**Supplied data**
____________________

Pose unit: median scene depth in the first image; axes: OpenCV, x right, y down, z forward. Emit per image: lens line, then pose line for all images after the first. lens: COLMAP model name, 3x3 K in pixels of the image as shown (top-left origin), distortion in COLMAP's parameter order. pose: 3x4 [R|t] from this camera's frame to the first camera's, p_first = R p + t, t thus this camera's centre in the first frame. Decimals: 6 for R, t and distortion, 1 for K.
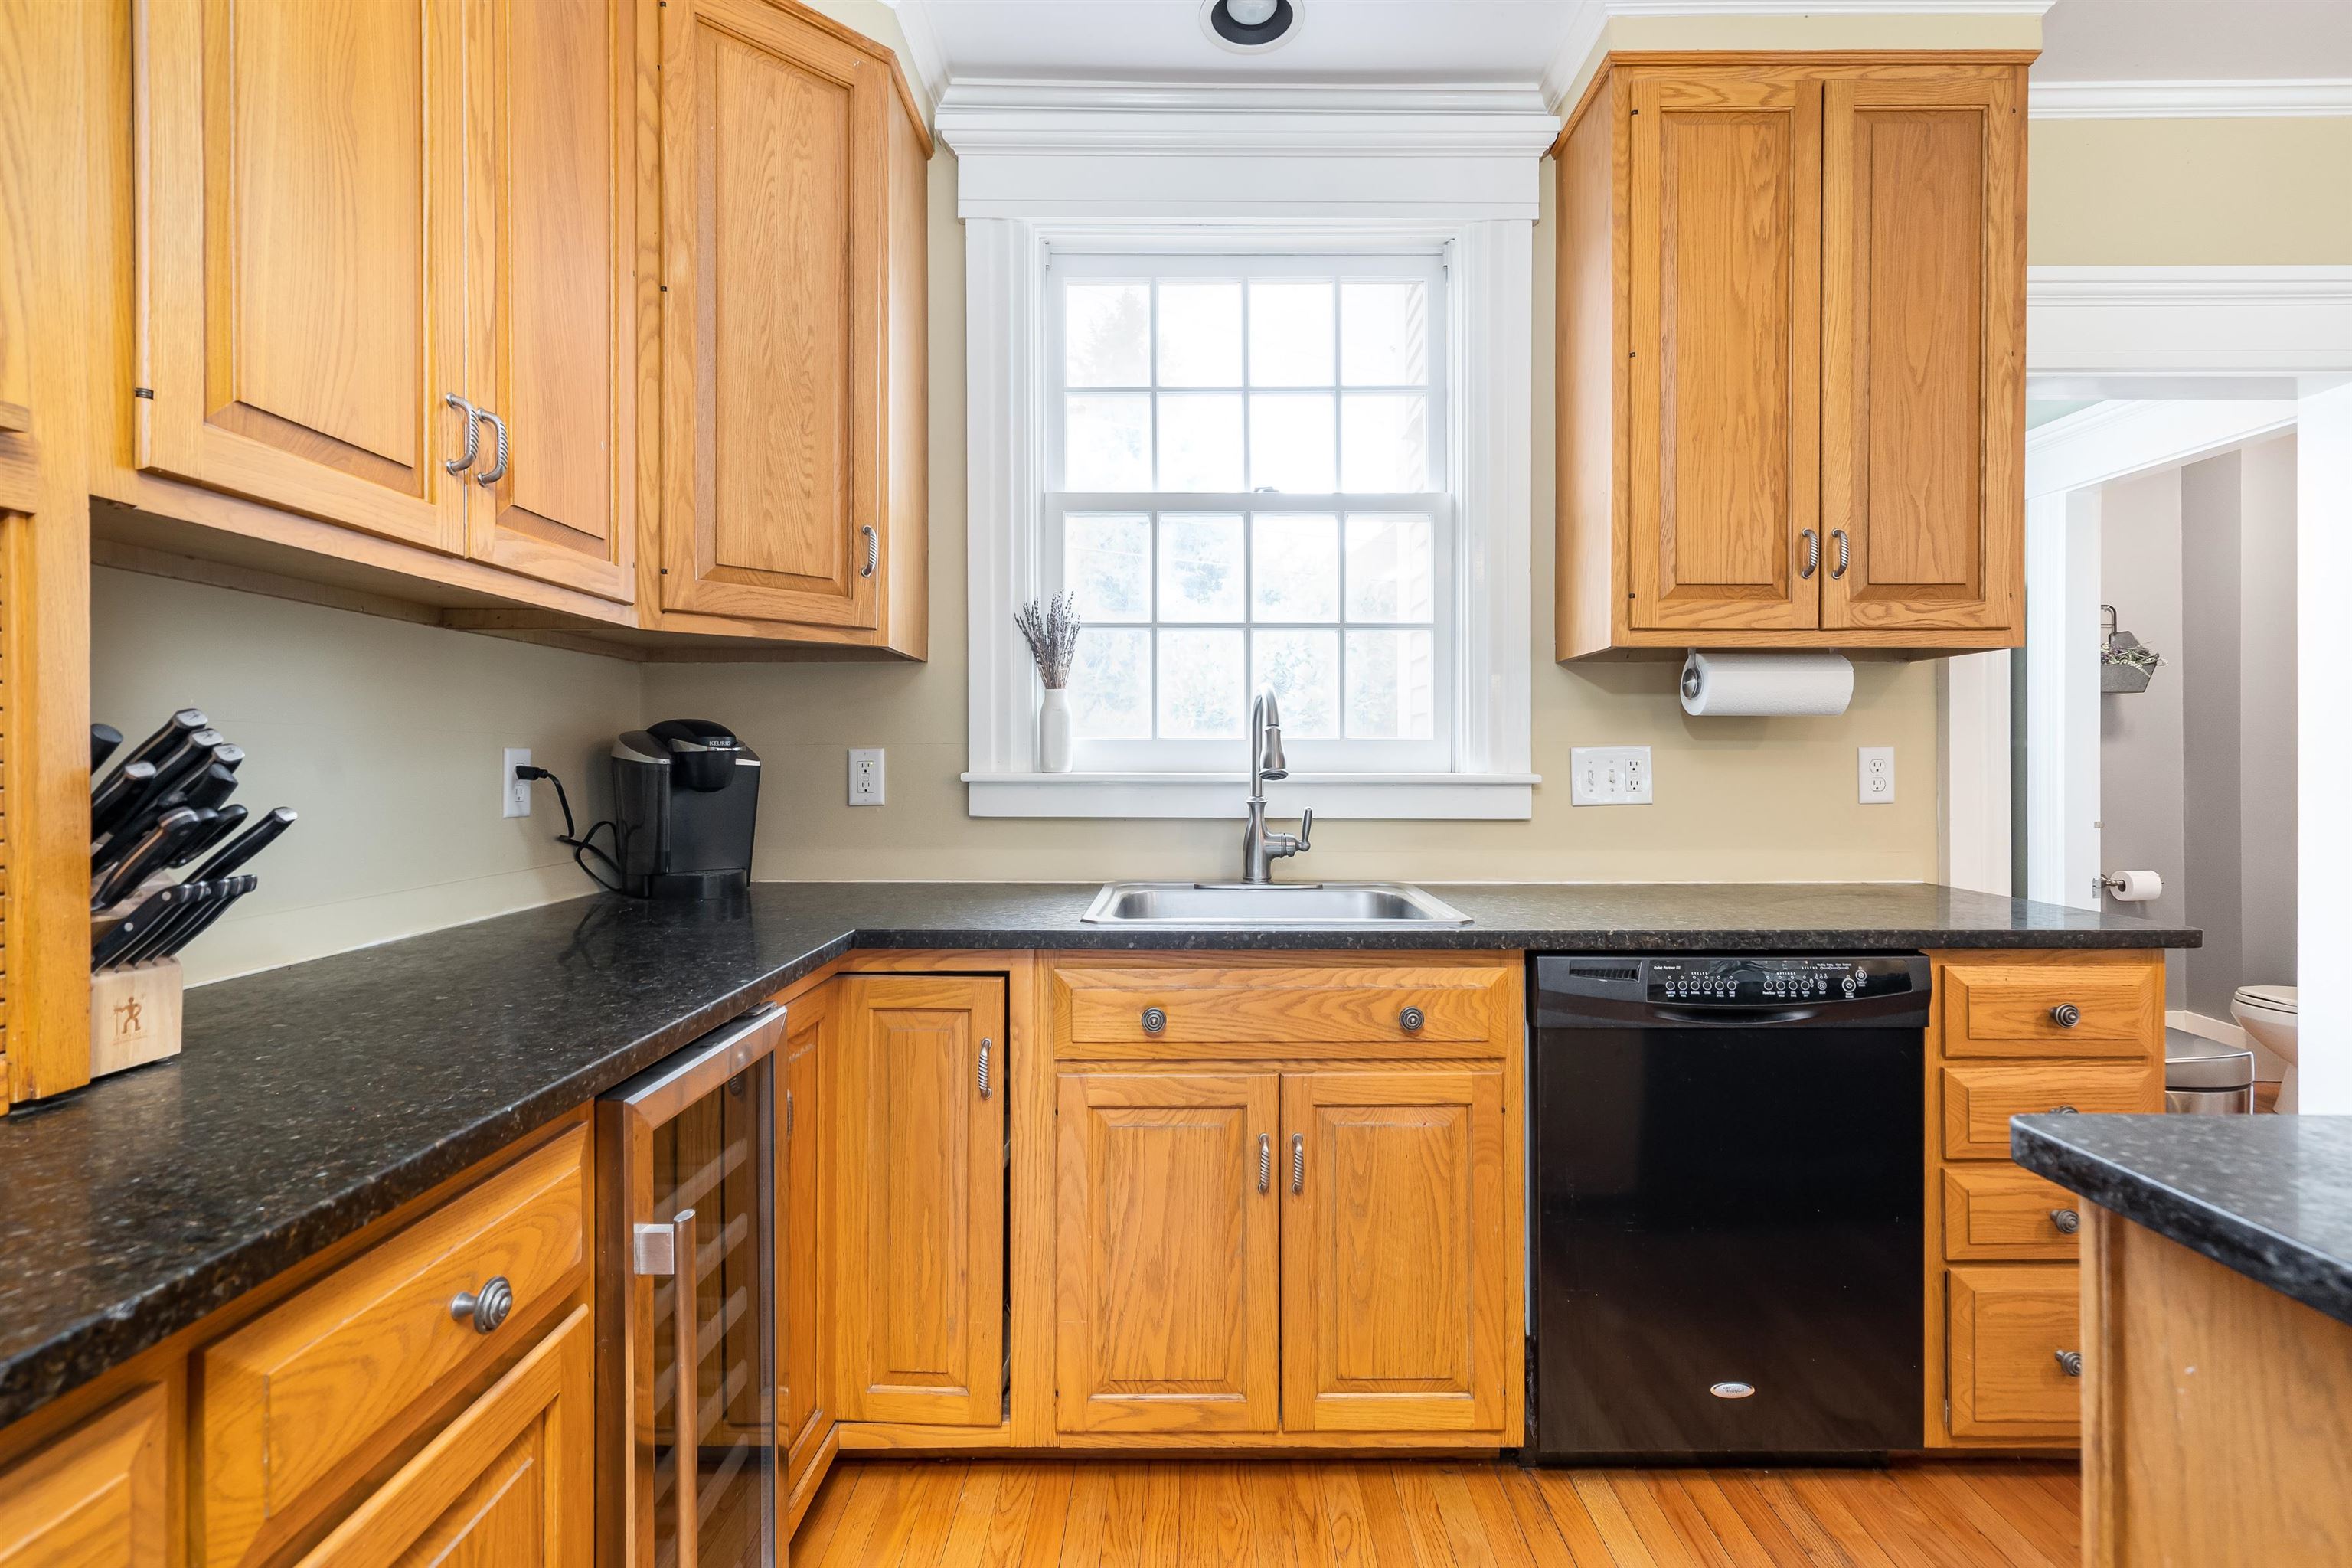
lens RADIAL K [[1086.8, 0, 1183.8], [0, 1086.8, 771.4], [0, 0, 1]] dist [0.005397, 0.001583]
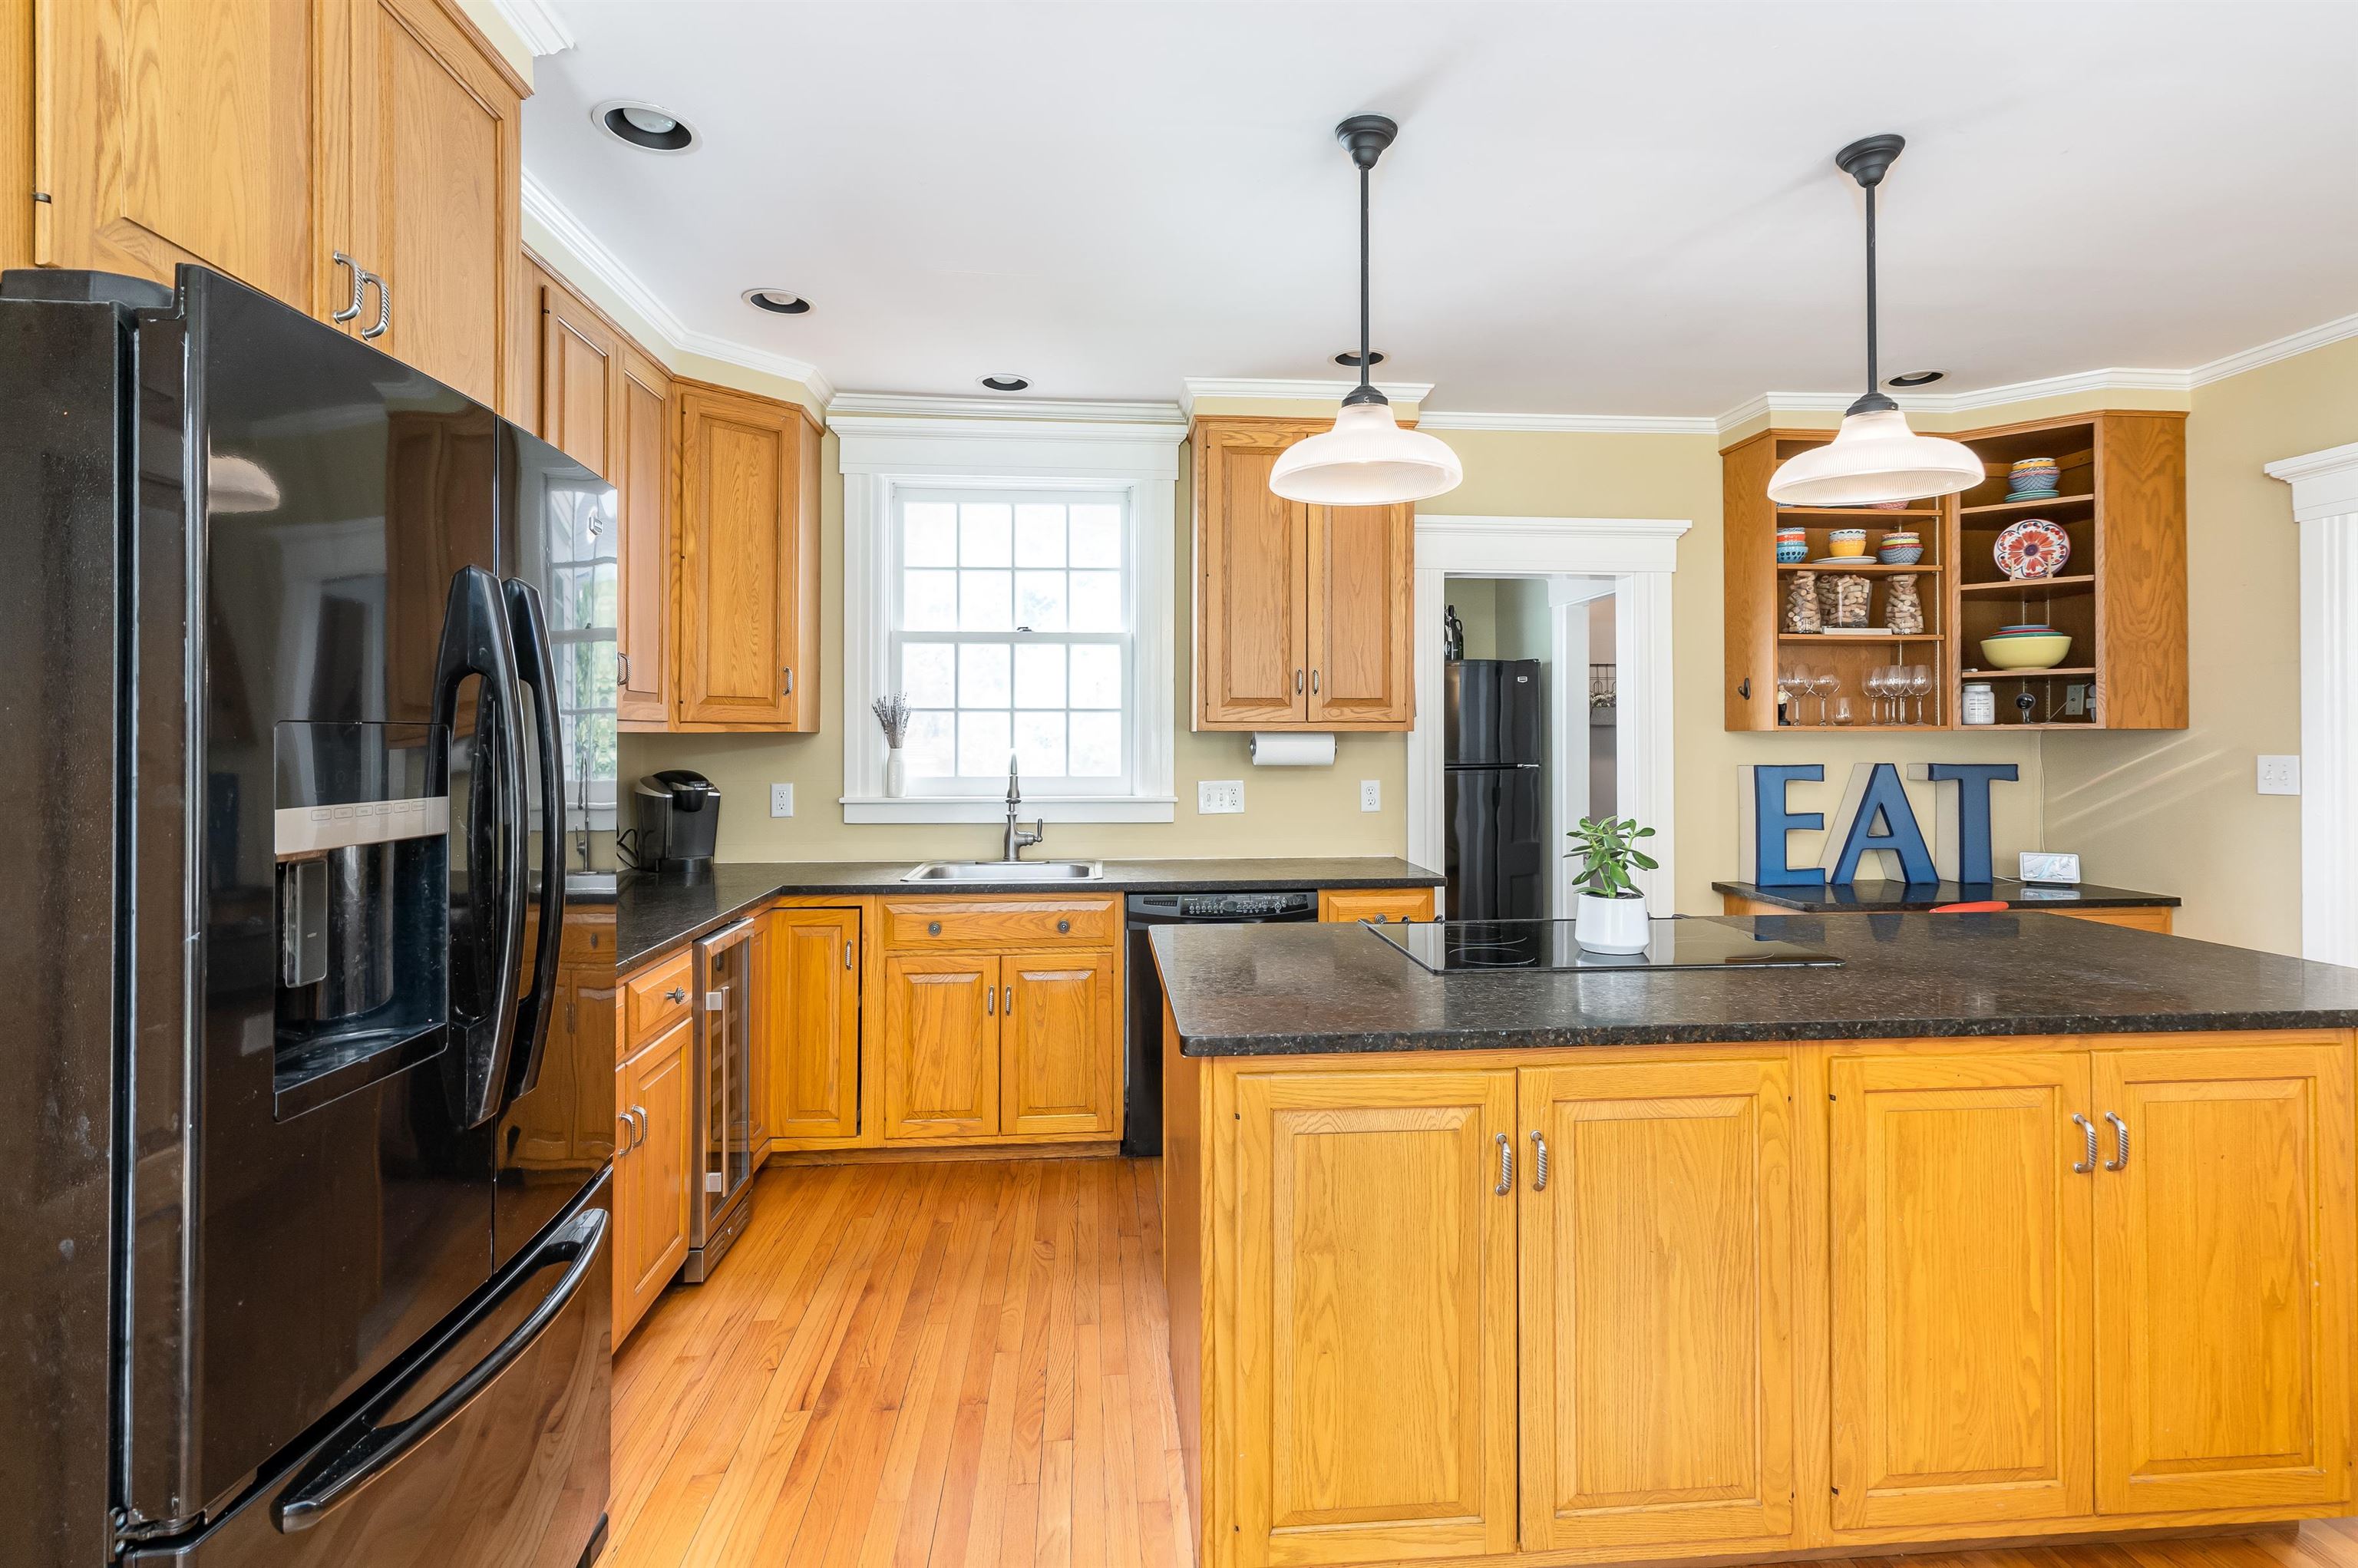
lens RADIAL K [[1089.5, 0, 1174.9], [0, 1089.5, 730.0], [0, 0, 1]] dist [0.005397, 0.001583]
pose [[0.996005, 0.000697, 0.089295, 0.189390], [0.001412, 0.999721, -0.023559, -0.072726], [-0.089286, 0.023591, 0.995727, -0.853198]]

____________________

**Exercise instructions**
Reproduce the whole listing above word for word, omitting the pictures.

**Answer to the problem**
Pose unit: median scene depth in the first image; axes: OpenCV, x right, y down, z forward. Emit per image: lens line, then pose line for all images after the first. lens: COLMAP model name, 3x3 K in pixels of the image as shown (top-left origin), distortion in COLMAP's parameter order. pose: 3x4 [R|t] from this camera's frame to the first camera's, p_first = R p + t, t thus this camera's centre in the first frame. Decimals: 6 for R, t and distortion, 1 for K.
lens RADIAL K [[1086.8, 0, 1183.8], [0, 1086.8, 771.4], [0, 0, 1]] dist [0.005397, 0.001583]
lens RADIAL K [[1089.5, 0, 1174.9], [0, 1089.5, 730.0], [0, 0, 1]] dist [0.005397, 0.001583]
pose [[0.996005, 0.000697, 0.089295, 0.189390], [0.001412, 0.999721, -0.023559, -0.072726], [-0.089286, 0.023591, 0.995727, -0.853198]]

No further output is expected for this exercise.